My mom used to be the same... when I was about 14, though, she got such a terrible case of pneumonia, which she worked through for two weeks before admitting defeat, that she has since learned the value of lying down for a good nap when she gets sick.
Feel better. Hope you learn to take it easy the easy way...
I have never gotten sick during a movie I was working on and I have rarely finished one that lasted more than 2 months without crashing hard at the end.
I think I give myself permission to get sick when the job is over.
Michelle, see, I know that in my head, but I can't do it. It was only a few years ago that a good nights sleep would make me right as rain. For the day job we only get two sick days (and that just came in our last contract negotiation). If our boss likes us we could take a vacation day, and I refuse to do that while I'm sick. Sick on vacation sucks rocks. And I'm jonesing for the payoff at the end of the year (for the unused sick days).
Mer, I keep watching out to make sure it doesn't get to that point. I think if I'm the same on Thursday, I go to the doctor and get controlled substances.
Nathan, oh yeah. Getting sick on vacation is the pitts. And I've done that for several years. It's like my body says, "Okay, don't have to work. Time to purge bilges."
Steve, that completely sucks.
Our Graduate Assistants don't get sick leave or vacation leave, however, I make sure they "bank" time so that if they're sick I can send them home and they won't be short time. And if they don't get sick, they can take a week vacation over a break. :)
That sucks that your job treats you worse than we treat our graduate assistants.
Steve, re: my mom...
Well, that's the thing... she was on the controlled substances from the doc. Three rounds of antibiotics, and she should have been in the hospital as a patient, not a nurse. It was bad.
Michelle, and I'm in a union job.
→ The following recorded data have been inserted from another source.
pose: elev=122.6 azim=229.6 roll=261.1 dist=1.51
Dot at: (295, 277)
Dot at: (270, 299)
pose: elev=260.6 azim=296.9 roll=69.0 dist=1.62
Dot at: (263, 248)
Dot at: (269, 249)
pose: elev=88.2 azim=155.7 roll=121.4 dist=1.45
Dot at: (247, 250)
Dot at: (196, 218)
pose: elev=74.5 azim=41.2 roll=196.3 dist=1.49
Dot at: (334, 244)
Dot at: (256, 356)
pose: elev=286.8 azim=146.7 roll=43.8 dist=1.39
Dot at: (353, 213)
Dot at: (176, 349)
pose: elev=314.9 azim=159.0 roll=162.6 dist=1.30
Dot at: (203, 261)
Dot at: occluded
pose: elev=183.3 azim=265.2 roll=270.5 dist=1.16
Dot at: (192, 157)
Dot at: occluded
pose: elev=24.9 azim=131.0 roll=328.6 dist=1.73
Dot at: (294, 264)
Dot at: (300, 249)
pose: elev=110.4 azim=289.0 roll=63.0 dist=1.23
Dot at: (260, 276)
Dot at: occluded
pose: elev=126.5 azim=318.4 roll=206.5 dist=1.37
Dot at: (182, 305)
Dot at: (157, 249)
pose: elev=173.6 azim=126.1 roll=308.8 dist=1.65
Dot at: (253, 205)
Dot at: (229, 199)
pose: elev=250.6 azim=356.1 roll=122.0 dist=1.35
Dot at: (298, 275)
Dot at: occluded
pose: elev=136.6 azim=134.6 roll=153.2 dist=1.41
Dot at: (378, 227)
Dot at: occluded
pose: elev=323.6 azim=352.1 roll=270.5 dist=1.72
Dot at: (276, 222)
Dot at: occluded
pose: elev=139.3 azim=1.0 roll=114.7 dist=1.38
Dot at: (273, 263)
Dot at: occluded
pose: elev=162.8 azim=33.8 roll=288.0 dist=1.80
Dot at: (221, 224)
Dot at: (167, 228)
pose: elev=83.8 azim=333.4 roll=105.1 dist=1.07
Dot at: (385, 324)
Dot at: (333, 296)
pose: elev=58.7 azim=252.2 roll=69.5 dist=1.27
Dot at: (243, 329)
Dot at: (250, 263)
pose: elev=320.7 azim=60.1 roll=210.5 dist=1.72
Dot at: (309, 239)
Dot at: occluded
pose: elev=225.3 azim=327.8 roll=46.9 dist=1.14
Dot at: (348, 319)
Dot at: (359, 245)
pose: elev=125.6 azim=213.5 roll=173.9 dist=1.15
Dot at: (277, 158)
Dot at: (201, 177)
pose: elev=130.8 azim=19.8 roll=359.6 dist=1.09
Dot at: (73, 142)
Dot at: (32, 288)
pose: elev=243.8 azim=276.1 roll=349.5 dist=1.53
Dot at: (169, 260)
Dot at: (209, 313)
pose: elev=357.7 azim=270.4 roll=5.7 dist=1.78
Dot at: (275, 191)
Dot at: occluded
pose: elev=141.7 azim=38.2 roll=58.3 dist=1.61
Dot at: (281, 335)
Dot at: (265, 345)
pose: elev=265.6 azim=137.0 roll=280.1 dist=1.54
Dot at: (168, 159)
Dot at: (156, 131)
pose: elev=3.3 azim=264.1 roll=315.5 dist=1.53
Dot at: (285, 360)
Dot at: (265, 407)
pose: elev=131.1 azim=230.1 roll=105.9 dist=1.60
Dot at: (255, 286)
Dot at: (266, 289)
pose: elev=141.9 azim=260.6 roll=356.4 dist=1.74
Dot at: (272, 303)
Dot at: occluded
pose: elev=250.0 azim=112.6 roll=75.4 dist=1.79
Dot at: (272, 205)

We don't get banked time, but we do get OT. Mostly, though, this is an internal drive. Although I really do want that bonus at the end of the year. But thinking about when I was a student, I used to love breaks because I could get in 40+ hours of work. Never went anywhere for Spring Break (ever).
Mer, yeah, I need to listen to my body and slow down at this.
Although, I am starting to get better. I'm not coughing nearly as much.